Hotéis podem recusar hóspede de extrema direita na Alemanha

Após ter entrada proibida em hotel, líder do Partido Nacional Democrático (NPD) entrou com ação judicial. Sentença deu-lhe razão parcial. Diretor do hotel recebeu prêmios, mas também ameaças por sua coragem.

O Supremo Tribunal alemão decidiu nesta sexta-feira (09/03), que os hotéis do país têm liberdade para rejeitar um hóspede de extrema direita, desde que a recusa seja feita antes da confirmação da reserva. Caso contrário, a empresa está obrigada a cumprir o contrato.

A polêmica começou quando, em 2009, Udo Voigt, líder do Partido Nacional Democrático (NPD), de extrema direita, e esposa fizeram, por intermédio de uma empresa de turismo, reserva de alguns dias no Esplanade Wellness Hotel, na cidade de Bad Saarow, Brandemburgo.

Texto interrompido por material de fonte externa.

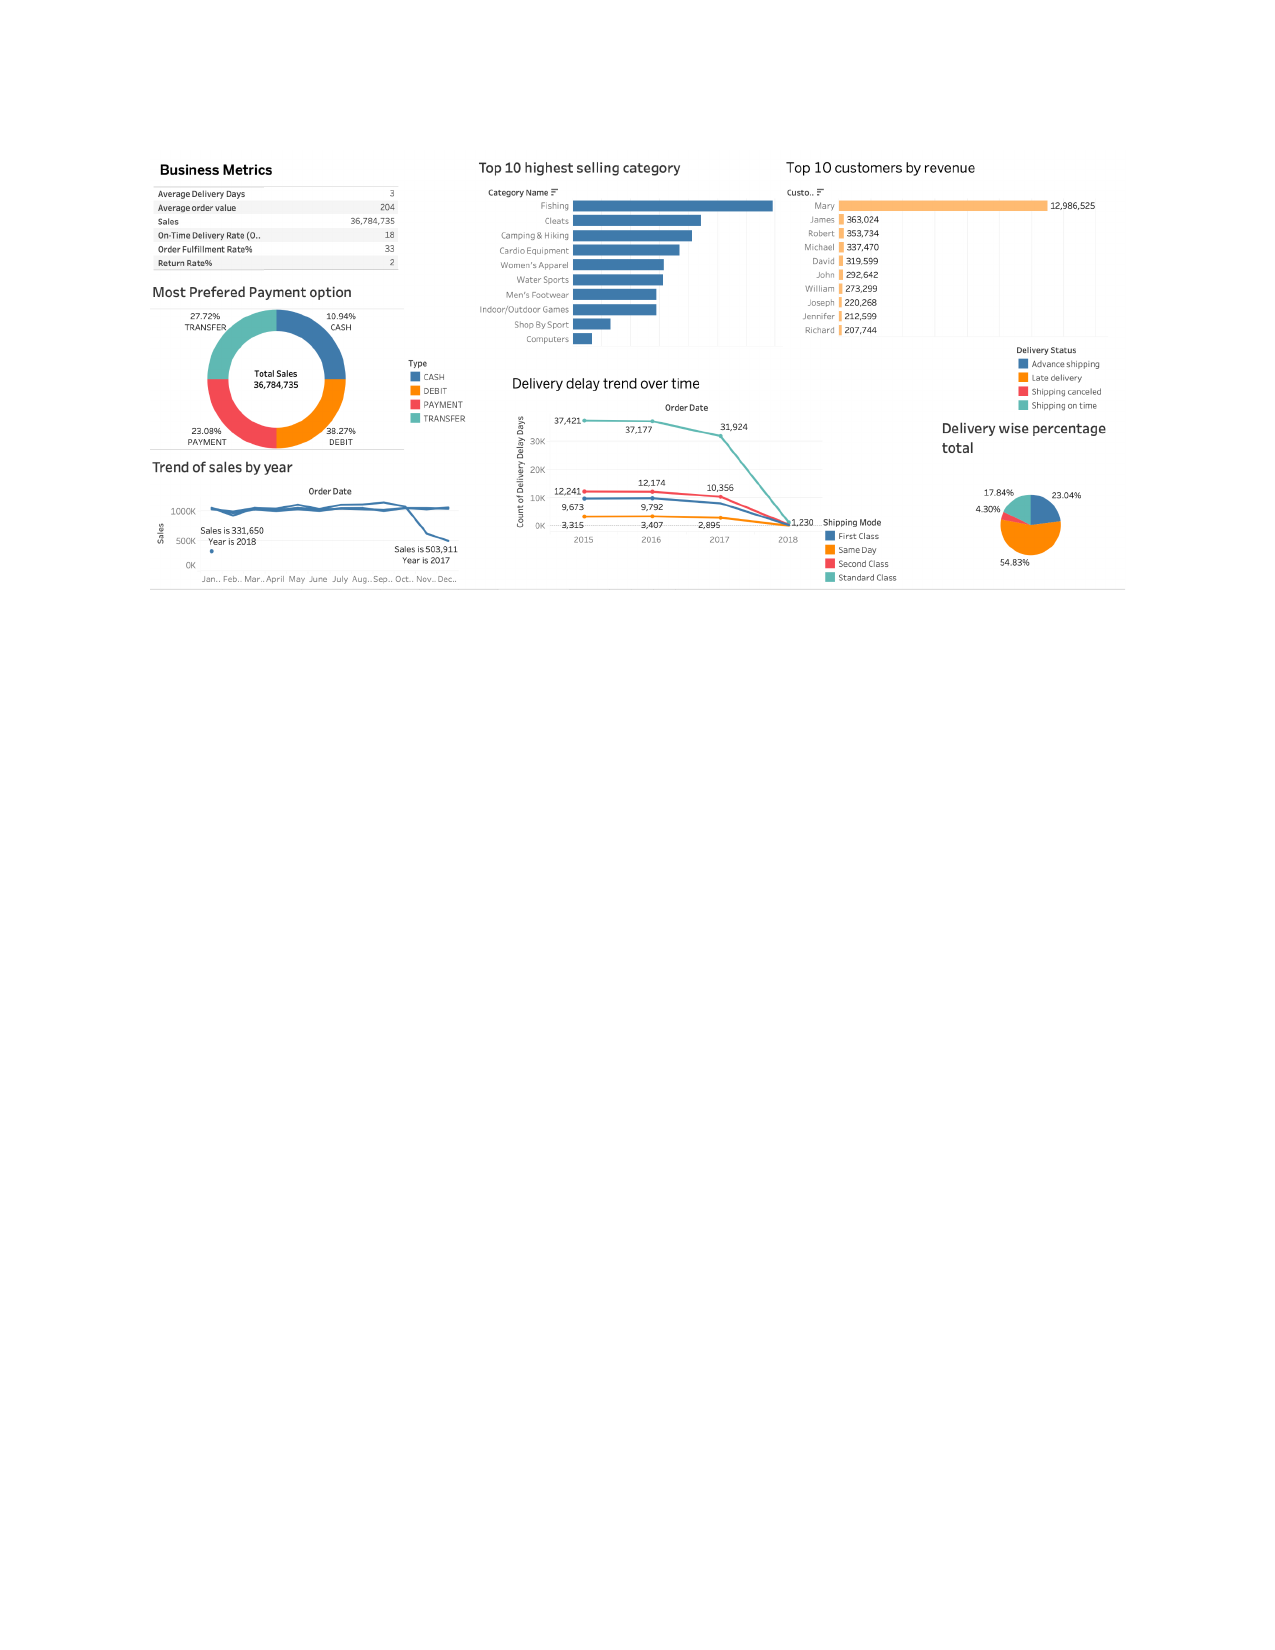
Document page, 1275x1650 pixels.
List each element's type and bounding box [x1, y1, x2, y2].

Quando percebeu tratar-se do político radical de direita, o diretor Heinz Baumeister declarou Voigt persona non grata, proibindo-lhe a entrada no local. Segundo a administração do Esplanade, as convicções políticas de Voigt seriam incompatíveis o objetivo do hotel de oferecer aos hóspedes "uma excelente sensação de bem-estar".

Decisão premiada

O líder de extrema direita entrou com uma ação judicial para revogar a proibição, alegando ter-se sentido discriminado e lesado em seu direito à personalidade. Durante a estada no hotel, ele não tinha a intenção de se expressar politicamente, afirmou Voigt, assim, era infundado o temor de que os demais hóspedes se sentissem incomodados.

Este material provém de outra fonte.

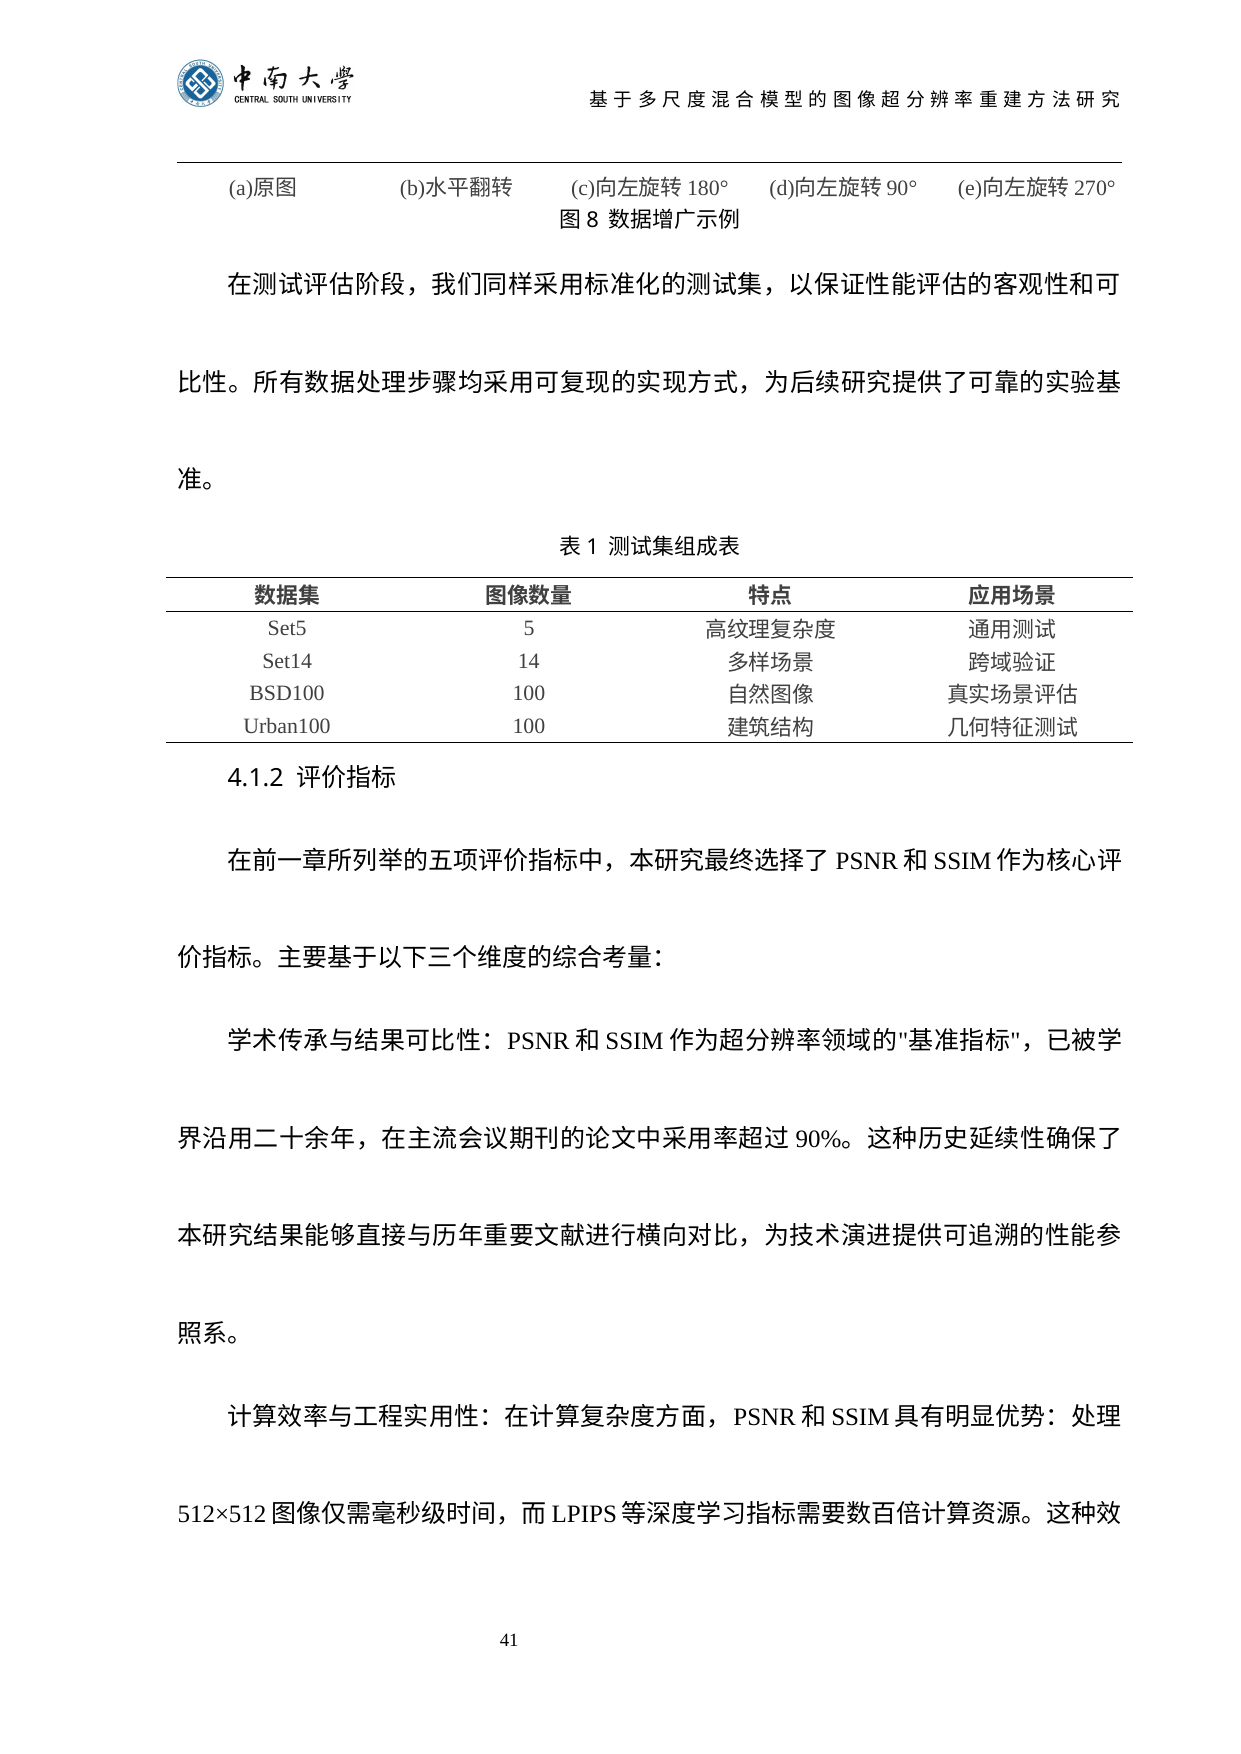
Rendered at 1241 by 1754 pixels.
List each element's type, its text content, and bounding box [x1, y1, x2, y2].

Deutschland NPD BHG-Urteil Udo Voigt bei einer Demonstration in Berlin

Udo Voigt, líder do NPD, de extrema direita

A Justiça alemã deu razão apenas parcial ao líder de extrema direita. om base no direito a autonomia privada, um hotel é livre para decidir a quem concede ou não entrada, declarou o juiz, justificando a decisão. No entanto, foi ilícita a proibição pelo período da reserva já fechada, pois Voigt goza do direito civil ao cumprimento de um contrato. Uma proibição de acesso só é possível, se houver violaçãor grosseira dos termos contratuais, ou assédio aos outros hóspedes, o que não foi o caso, concluiu o tribunal sediado em Karlsruhe.

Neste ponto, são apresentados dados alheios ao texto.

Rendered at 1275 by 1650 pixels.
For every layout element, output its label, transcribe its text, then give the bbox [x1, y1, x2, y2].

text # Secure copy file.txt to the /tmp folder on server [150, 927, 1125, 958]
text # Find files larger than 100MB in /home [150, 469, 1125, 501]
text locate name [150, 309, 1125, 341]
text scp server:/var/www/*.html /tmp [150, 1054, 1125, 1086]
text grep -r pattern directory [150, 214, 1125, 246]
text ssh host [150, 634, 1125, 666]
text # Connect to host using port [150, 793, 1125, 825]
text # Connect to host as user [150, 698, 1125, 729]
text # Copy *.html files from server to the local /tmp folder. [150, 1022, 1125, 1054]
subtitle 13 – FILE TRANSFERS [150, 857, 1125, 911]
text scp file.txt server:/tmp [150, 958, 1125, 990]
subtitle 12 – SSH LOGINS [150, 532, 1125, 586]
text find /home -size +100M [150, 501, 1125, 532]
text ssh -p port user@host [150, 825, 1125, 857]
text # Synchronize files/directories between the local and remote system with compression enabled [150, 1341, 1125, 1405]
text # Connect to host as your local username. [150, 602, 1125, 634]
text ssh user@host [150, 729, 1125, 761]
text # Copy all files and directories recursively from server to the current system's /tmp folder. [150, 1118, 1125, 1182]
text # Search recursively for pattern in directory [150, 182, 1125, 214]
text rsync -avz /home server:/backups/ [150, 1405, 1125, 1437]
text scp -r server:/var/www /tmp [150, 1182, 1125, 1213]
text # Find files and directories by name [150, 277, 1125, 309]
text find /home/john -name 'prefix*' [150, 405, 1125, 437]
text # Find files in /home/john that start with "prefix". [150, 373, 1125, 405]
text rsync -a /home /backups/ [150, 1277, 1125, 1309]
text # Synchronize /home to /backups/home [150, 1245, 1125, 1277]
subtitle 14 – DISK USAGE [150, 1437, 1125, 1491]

Por sua iniciativa, o diretor do hotel, Heinz Baumeister, ganhou várias distinções, incluindo o Prêmio de Coragem Civil contra o Extremismo de Direita, Antissemitismo e Racismo, da comunidade judaica de Berlim e do grupo de apoio do Memorial do Holocausto. Contudo, ele também recebeu diversas ameaças, tendo que se colocar temporariamente sob proteção policial.